*ASSIGNMENT:* Look through the material below and copy exactly the lines from the line with "Document that .nojekyll" to the line with "policies on antora.org", those two lines included.
'''
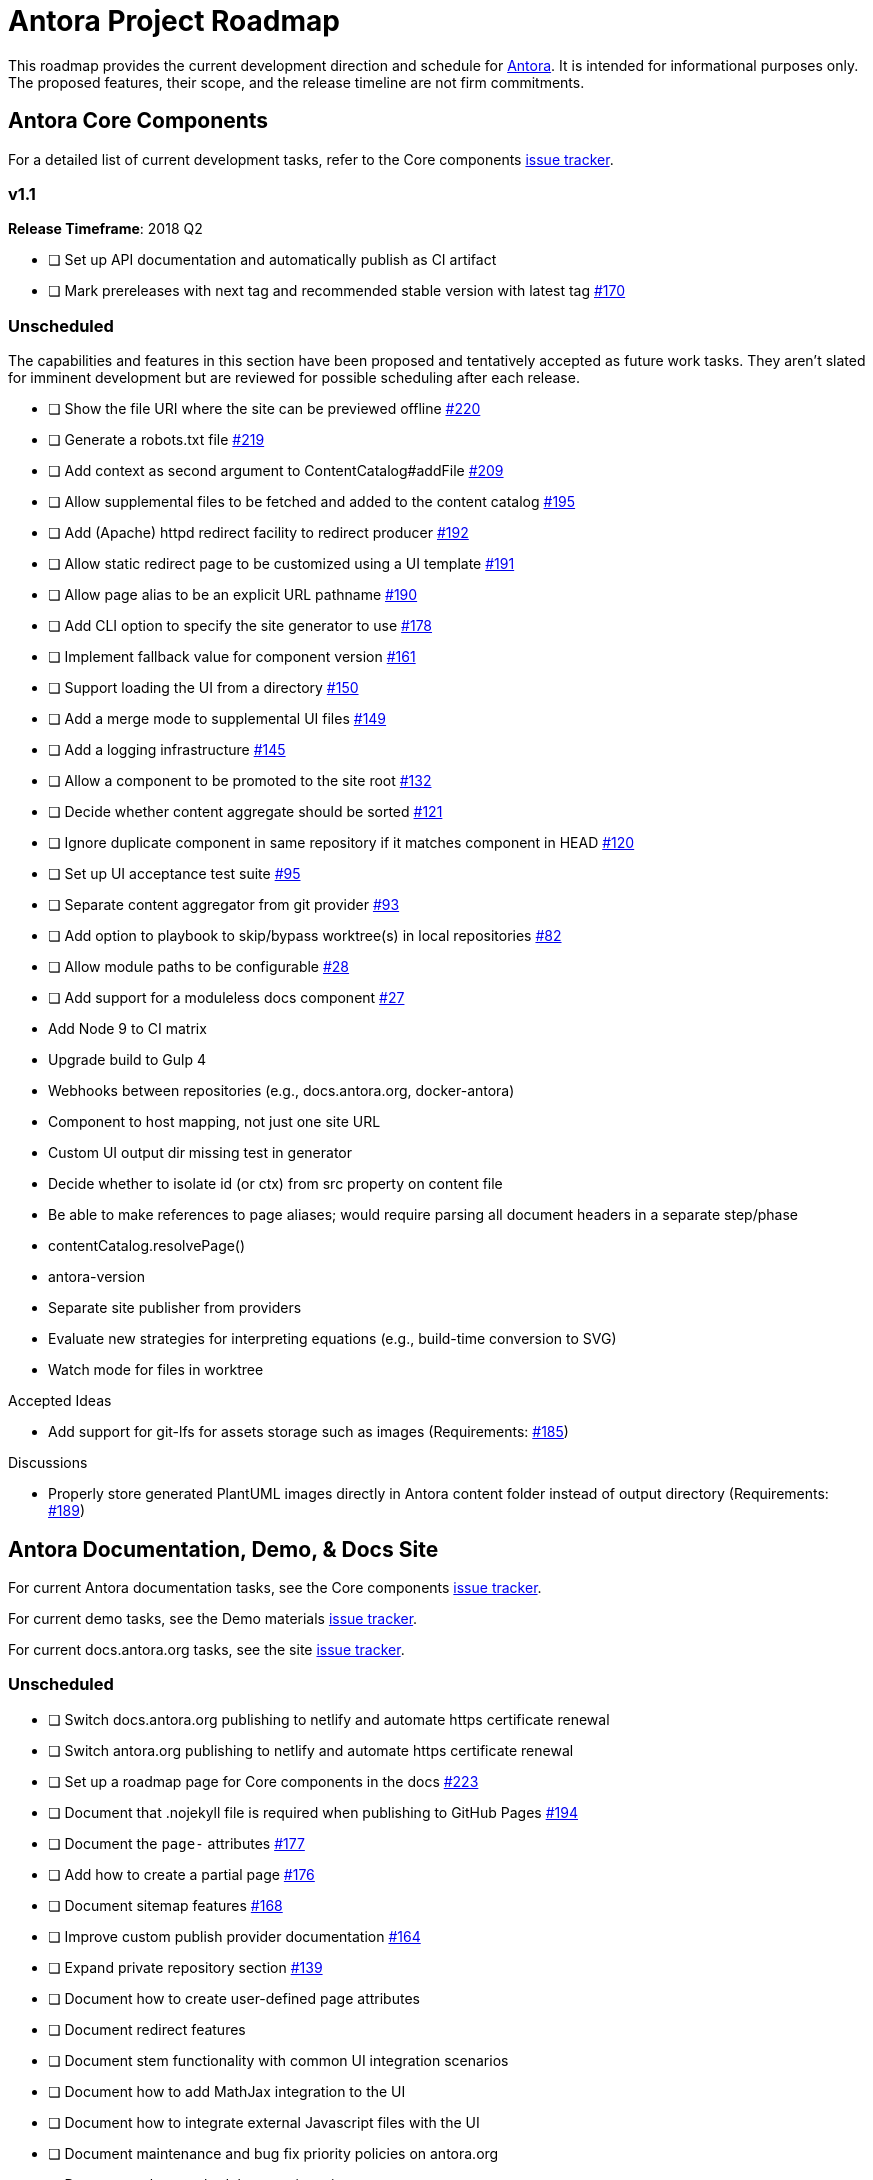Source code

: = Antora Project Roadmap
// Settings:
ifdef::env-browser[]
:toc-title: Contents
:toclevels: 3
:toc:
endif::[]
// Project URIs:
:uri-home: https://antora.org
:uri-org: https://gitlab.com/antora
:uri-repo: {uri-org}/antora
:uri-issues: {uri-repo}/issues
:uri-milestones: {uri-repo}/milestones
:uri-changelog: {uri-repo}/blob/master/CHANGELOG.adoc
:uri-demo-issues: https://gitlab.com/groups/antora/demo/-/issues
:uri-docs-site-issues: {uri-org}/docs.antora.org/issues
:uri-ui-repo: {uri-org}/antora-ui-default
:uri-ui-issues: {uri-ui-repo}/issues

This roadmap provides the current development direction and schedule for {uri-home}[Antora].
It is intended for informational purposes only.
The proposed features, their scope, and the release timeline are not firm commitments.

== Antora Core Components

For a detailed list of current development tasks, refer to the Core components {uri-issues}[issue tracker].

=== v1.1

*Release Timeframe*: 2018 Q2

* [ ] Set up API documentation and automatically publish as CI artifact
* [ ] Mark prereleases with next tag and recommended stable version with latest tag {uri-issues}/170[#170]
//* [ ] Pass algolia key in playbook
// * [ ] Upgrade to Asciidoctor.js 1.5.6 (see https://github.com/asciidoctor/asciidoctor/issues/2455#issuecomment-369465086[asciidoctor#2455])

=== Unscheduled

The capabilities and features in this section have been proposed and tentatively accepted as future work tasks.
They aren't slated for imminent development but are reviewed for possible scheduling after each release.

* [ ] Show the file URI where the site can be previewed offline {uri-issues}/220[#220]

* [ ] Generate a robots.txt file {uri-issues}/219[#219]

* [ ] Add context as second argument to ContentCatalog#addFile {uri-issues}/209[#209]

* [ ] Allow supplemental files to be fetched and added to the content catalog {uri-issues}/195[#195]

* [ ] Add (Apache) httpd redirect facility to redirect producer {uri-issues}/192[#192]

* [ ] Allow static redirect page to be customized using a UI template {uri-issues}/191[#191]

* [ ] Allow page alias to be an explicit URL pathname {uri-issues}/190[#190]

* [ ] Add CLI option to specify the site generator to use {uri-issues}/178[#178]

* [ ] Implement fallback value for component version {uri-issues}/161[#161]

* [ ] Support loading the UI from a directory {uri-issues}/150[#150]

* [ ] Add a merge mode to supplemental UI files {uri-issues}/149[#149]

* [ ] Add a logging infrastructure {uri-issues}/145[#145]

* [ ] Allow a component to be promoted to the site root {uri-issues}/132[#132]

* [ ] Decide whether content aggregate should be sorted {uri-issues}/121[#121]

* [ ] Ignore duplicate component in same repository if it matches component in HEAD {uri-issues}/120[#120]

* [ ] Set up UI acceptance test suite {uri-issues}/95[#95]

* [ ] Separate content aggregator from git provider {uri-issues}/93[#93]

* [ ] Add option to playbook to skip/bypass worktree(s) in local repositories {uri-issues}/82[#82]

* [ ] Allow module paths to be configurable {uri-issues}/28[#28]

* [ ] Add support for a moduleless docs component {uri-issues}/27[#27]

* Add Node 9 to CI matrix

* Upgrade build to Gulp 4

* Webhooks between repositories (e.g., docs.antora.org, docker-antora)

* Component to host mapping, not just one site URL

* Custom UI output dir missing test in generator

* Decide whether to isolate id (or ctx) from src property on content file

* Be able to make references to page aliases; would require parsing all document headers in a separate step/phase
//whiteboard
* contentCatalog.resolvePage()
//whiteboard
* antora-version

* Separate site publisher from providers

* Evaluate new strategies for interpreting equations (e.g., build-time conversion to SVG)

*  Watch mode for files in worktree

.Accepted Ideas
* Add support for git-lfs for assets storage such as images (Requirements: {uri-issues}/185[#185])

.Discussions
* Properly store generated PlantUML images directly in Antora content folder instead of output directory (Requirements: {uri-issues}/189[#189])

== Antora Documentation, Demo, & Docs Site

For current Antora documentation tasks, see the Core components {uri-issues}[issue tracker].

For current demo tasks, see the Demo materials {uri-demo-issues}[issue tracker].

For current docs.antora.org tasks, see the site {uri-docs-site-issues}[issue tracker].

=== Unscheduled

* [ ] Switch docs.antora.org publishing to netlify and automate https certificate renewal
* [ ] Switch antora.org publishing to netlify and automate https certificate renewal
* [ ] Set up a roadmap page for Core components in the docs {uri-issues}/223[#223]
* [ ] Document that .nojekyll file is required when publishing to GitHub Pages {uri-issues}/194[#194]
* [ ] Document the `page-` attributes {uri-issues}/177[#177]
* [ ] Add how to create a partial page {uri-issues}/176[#176]
* [ ] Document sitemap features {uri-issues}/168[#168]
* [ ] Improve custom publish provider documentation {uri-issues}/164[#164]
* [ ] Expand private repository section {uri-issues}/139[#139]
* [ ] Document how to create user-defined page attributes
* [ ] Document redirect features
* [ ] Document stem functionality with common UI integration scenarios
* [ ] Document how to add MathJax integration to the UI
* [ ] Document how to integrate external Javascript files with the UI
* [ ] Document maintenance and bug fix priority policies on antora.org
* [ ] Document release schedule on project site
* [ ] Document list of environment variables as page (or as appropriate) in CLI module
* [ ] Make Get Antora a category landing page
* [ ] Set up a What's New? in the Docs
* [ ] Create community participation guidelines
* [ ] Add changelog system to Docs
* [ ] Add contributing guide to Docs
* [ ] Remove most documentation-type content from README and replace with links to the appropriate Docs pages
// https://gitlab.com/antora/antora/issues/206#note_63768866
* [ ] Partition the CLI options into two tables, general options and generate options

== Antora Default UI

For a detailed list of current development tasks, refer to the UI {uri-ui-issues}[issue tracker].

=== v1.0.0

*Release Timeframe*: April 2018

* [ ] Add client-side search (algolia docsearch) {uri-ui-issues}/44[#44]
* [ ] IE 11 fixes
* [ ] Cut stable release of default UI

=== Unscheduled

* [ ] Create task list SVGs {uri-ui-issues}/31[#31]
* [ ] Enable unordered list marker styles {uri-ui-issues}/26[#26]
* [ ] Enable start number attribute for ordered lists {uri-ui-issues}/25[#25]
* [ ] Upgrade preview site sample content {uri-ui-issues}/20[#20]
* [ ] Extract all colors into CSS variables {uri-ui-issues}/18[#18]
* [ ] Upgrade build to Gulp 4
* [ ] Improve SVG options stability

== Completed Releases

See the {uri-changelog}[CHANGELOG] for a summary of notable features, functionality, and bug fixes that have already been released.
'''
*ANSWER BOX:*
* [ ] Document that .nojekyll file is required when publishing to GitHub Pages {uri-issues}/194[#194]
* [ ] Document the `page-` attributes {uri-issues}/177[#177]
* [ ] Add how to create a partial page {uri-issues}/176[#176]
* [ ] Document sitemap features {uri-issues}/168[#168]
* [ ] Improve custom publish provider documentation {uri-issues}/164[#164]
* [ ] Expand private repository section {uri-issues}/139[#139]
* [ ] Document how to create user-defined page attributes
* [ ] Document redirect features
* [ ] Document stem functionality with common UI integration scenarios
* [ ] Document how to add MathJax integration to the UI
* [ ] Document how to integrate external Javascript files with the UI
* [ ] Document maintenance and bug fix priority policies on antora.org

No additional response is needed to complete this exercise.